Na cantiga de amigo “Todalas cousas eu vejo partir” o sujeito poético conta que tudo passa e só o amor permanece.
A palavra tema é “mudar”, utilizada cinco vezes como verbo (e na variação sinonímica “partir” utilizada sete vezes). Sendo assim, a cantiga estrutura-se na seguinte antítese: nos primeiros quatro versos de cada estrofe afirma-se que tudo mudou; no restante verso e respectivo refrão monóstico, exprime-se uma afirmativa (refrão) pela negação do seu contrário (último verso de cada estrofe) – figura retórica denominadalitotes.
São capdenals as estrofres I-III, coincidindo com o paralelismo sintáctico aí existente, em que se repete a primeira parte dos versos 1 e 5 e varia-se mediante o processo de substituição da palavra rimante por outra que, no contexto, contém a mesma ideia (partir/mudar). Os versos em questão ainda estão envolvidos num outro processo versificatório que é o dobre (I - “partir”, II – “coraçom”, III – “mudar”). É colocado em contraste, mediante estes processos, a mudança que sobre o mundo “todalas cousas”, “as gentes” e, até, o “ome part’o coraçom / das cousas que ama” -, por um lado, e, por outro, a adversativa “mais” a marcar a negação (“nom”) da possibilidade em o “coraçom” do amigo ceder àquela mutabilidade que predomina.

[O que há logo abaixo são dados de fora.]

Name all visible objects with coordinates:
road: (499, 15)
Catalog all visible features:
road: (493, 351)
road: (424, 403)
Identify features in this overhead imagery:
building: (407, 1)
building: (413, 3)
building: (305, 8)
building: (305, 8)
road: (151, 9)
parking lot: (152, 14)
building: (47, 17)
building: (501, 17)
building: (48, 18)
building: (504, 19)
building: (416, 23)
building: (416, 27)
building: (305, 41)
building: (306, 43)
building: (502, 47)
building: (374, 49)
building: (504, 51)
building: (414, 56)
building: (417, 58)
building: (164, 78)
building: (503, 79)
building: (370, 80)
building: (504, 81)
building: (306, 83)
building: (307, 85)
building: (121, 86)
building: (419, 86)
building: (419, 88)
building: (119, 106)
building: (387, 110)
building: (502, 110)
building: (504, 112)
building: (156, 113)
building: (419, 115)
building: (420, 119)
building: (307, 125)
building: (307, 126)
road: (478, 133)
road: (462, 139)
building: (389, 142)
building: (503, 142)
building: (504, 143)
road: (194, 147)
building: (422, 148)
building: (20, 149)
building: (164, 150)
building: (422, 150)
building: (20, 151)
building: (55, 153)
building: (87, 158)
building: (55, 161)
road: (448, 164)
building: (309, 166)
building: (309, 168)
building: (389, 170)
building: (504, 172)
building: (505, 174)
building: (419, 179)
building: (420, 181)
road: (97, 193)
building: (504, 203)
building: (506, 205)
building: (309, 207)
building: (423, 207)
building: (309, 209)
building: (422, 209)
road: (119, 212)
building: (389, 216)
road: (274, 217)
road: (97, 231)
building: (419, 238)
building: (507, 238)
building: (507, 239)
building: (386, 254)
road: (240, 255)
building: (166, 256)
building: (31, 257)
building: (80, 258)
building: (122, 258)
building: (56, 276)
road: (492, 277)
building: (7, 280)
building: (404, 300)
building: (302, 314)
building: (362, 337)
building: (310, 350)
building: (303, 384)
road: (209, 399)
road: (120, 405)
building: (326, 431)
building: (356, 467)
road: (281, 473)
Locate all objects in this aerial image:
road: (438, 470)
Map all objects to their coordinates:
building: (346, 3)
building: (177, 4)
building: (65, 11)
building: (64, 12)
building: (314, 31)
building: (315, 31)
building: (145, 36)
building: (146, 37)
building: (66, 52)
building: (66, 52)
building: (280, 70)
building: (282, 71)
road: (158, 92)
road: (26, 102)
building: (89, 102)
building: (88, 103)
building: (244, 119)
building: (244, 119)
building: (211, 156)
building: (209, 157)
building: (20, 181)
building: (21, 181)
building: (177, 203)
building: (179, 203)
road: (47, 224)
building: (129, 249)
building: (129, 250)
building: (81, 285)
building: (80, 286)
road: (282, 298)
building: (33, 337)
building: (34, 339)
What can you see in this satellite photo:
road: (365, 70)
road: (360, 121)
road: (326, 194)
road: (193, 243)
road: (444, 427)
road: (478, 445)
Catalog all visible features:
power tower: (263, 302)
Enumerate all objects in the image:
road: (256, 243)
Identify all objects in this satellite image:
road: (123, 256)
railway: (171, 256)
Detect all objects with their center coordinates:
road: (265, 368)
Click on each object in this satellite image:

Convém notar que as estrofes capfinidas I-II põem em relevo a palavra “coraçom” que, metonimicamente, é a sede do amor.
Põe-se, deste modo, em contraste a razão pela qual se move o coração: num caso o “ome” – não se sabe qual, é indefinido – afasta-se das “cousas que ama”. E, iniciando os versos por um processo de intensificação que é a anáfora (“e parte-s’ome”), o sujeito poético diz que essas “cousas” são a “terra ond’é” e a “prol” que possui. No outro caso, o amigo não se afasta de “querer bem” a protagonista. Desta maneira, exalta-se não só a figura da amada, mas, também, a do amigo, porque continua a manter-se fiel a esse amor que nutre por ela.
Na última estrofe, o uso da anadiplose “mudar” / “mudam-s” chama-nos a atenção para o factor mudança reforçado pelo uso anafórico e pela acumulação polissindética.
Muda-se, pois, “tod’outra rem” (variação: “o al”).
A rima interna “tempos”, “ventos” aponta exactamente para a ideia de transitoriedade.
Até se muda “a gente em fazer bem ou mal”, ideia que também está expressa na primeira estrofe, quando se diz que “as gentes” afastam-se “de fazer / bem que soíam”. Aqui, salienta-se que a mudança faz-se para pior, num processo de desconcerto.
Resta notar que se, por um lado, a cantiga é muito melódica por causa do paralelismo, como vimos, por outro lado, a fuga a essa tendência para a monotonia é descoberta mediante o uso dos vários formalismos já referidos e também das estrofes ditas singulares.
José Carreiro, 28/02/1992.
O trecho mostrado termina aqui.